▶ **Exercise requirements**: Every line below that holds the string "Nutzungsbedingungen" should be copied out.

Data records
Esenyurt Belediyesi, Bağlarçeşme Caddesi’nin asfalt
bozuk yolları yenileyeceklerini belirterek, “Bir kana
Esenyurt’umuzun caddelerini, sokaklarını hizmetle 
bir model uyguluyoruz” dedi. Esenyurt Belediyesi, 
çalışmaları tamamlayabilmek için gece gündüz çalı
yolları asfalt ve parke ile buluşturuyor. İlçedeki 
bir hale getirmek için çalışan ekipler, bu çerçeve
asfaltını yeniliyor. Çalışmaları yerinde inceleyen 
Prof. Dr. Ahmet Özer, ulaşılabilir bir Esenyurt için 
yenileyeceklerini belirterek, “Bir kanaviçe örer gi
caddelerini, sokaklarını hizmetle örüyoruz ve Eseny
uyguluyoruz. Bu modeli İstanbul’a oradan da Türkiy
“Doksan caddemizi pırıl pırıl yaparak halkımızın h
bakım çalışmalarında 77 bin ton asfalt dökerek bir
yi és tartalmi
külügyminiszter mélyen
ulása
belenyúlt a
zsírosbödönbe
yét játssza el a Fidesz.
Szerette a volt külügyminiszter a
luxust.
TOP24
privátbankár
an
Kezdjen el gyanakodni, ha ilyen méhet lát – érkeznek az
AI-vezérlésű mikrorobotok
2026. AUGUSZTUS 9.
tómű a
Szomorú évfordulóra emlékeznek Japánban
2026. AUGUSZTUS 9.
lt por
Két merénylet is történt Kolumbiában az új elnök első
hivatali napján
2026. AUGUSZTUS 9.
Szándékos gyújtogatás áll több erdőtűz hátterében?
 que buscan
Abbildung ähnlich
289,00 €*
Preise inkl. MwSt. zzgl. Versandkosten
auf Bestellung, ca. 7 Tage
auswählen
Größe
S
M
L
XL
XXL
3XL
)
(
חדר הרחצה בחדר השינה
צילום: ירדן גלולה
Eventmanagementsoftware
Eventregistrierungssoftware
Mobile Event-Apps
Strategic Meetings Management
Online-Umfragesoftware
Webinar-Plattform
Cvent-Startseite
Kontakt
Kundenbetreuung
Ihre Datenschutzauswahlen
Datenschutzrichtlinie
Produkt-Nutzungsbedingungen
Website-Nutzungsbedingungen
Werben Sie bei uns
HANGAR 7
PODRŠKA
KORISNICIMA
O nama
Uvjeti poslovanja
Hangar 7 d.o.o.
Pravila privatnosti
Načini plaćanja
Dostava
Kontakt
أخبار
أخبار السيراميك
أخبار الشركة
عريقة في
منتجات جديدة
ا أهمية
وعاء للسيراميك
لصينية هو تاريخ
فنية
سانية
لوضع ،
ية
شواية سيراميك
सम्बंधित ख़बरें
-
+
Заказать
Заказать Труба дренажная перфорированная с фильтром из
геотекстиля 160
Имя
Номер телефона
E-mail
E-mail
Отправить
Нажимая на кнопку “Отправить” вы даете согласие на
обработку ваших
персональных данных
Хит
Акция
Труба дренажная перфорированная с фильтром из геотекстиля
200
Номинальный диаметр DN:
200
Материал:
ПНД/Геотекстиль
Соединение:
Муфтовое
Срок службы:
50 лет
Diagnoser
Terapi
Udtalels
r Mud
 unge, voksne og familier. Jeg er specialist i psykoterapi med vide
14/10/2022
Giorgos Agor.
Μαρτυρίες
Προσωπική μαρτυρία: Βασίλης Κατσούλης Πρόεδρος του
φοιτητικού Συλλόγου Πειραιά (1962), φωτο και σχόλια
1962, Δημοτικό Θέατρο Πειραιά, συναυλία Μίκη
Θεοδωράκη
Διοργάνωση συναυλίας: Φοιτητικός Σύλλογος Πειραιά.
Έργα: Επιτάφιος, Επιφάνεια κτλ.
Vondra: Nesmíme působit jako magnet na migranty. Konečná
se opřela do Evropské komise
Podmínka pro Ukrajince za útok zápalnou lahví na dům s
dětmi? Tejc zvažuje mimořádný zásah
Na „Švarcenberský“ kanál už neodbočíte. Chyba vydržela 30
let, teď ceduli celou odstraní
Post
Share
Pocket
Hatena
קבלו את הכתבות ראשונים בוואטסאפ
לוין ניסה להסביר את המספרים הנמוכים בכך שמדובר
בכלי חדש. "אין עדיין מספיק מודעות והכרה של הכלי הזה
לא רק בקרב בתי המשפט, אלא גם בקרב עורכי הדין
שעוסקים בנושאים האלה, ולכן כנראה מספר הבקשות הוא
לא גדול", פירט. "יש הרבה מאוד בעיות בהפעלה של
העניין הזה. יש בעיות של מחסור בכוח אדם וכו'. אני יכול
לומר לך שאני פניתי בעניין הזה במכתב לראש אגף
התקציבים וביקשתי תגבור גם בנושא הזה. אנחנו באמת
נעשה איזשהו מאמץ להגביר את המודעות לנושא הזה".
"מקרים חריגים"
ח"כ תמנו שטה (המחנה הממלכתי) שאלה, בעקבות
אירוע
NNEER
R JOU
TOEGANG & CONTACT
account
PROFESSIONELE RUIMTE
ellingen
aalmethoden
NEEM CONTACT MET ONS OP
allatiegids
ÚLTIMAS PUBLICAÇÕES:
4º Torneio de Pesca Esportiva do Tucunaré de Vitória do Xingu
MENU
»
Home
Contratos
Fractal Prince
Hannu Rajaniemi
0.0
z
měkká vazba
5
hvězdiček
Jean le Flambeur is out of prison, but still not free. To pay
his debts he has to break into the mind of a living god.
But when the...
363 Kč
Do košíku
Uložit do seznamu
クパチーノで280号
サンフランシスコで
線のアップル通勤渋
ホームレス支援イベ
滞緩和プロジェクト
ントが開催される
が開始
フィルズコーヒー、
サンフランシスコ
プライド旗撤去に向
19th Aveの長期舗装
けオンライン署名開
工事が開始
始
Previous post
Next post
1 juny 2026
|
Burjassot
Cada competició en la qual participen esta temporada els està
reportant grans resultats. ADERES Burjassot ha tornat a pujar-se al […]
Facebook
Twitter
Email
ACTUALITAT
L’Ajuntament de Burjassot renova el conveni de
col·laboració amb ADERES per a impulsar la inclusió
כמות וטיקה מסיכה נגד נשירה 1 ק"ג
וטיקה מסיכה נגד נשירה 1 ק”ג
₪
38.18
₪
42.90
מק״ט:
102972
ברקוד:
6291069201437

▶ **Solution for this problem**:
Produkt-Nutzungsbedingungen
Website-Nutzungsbedingungen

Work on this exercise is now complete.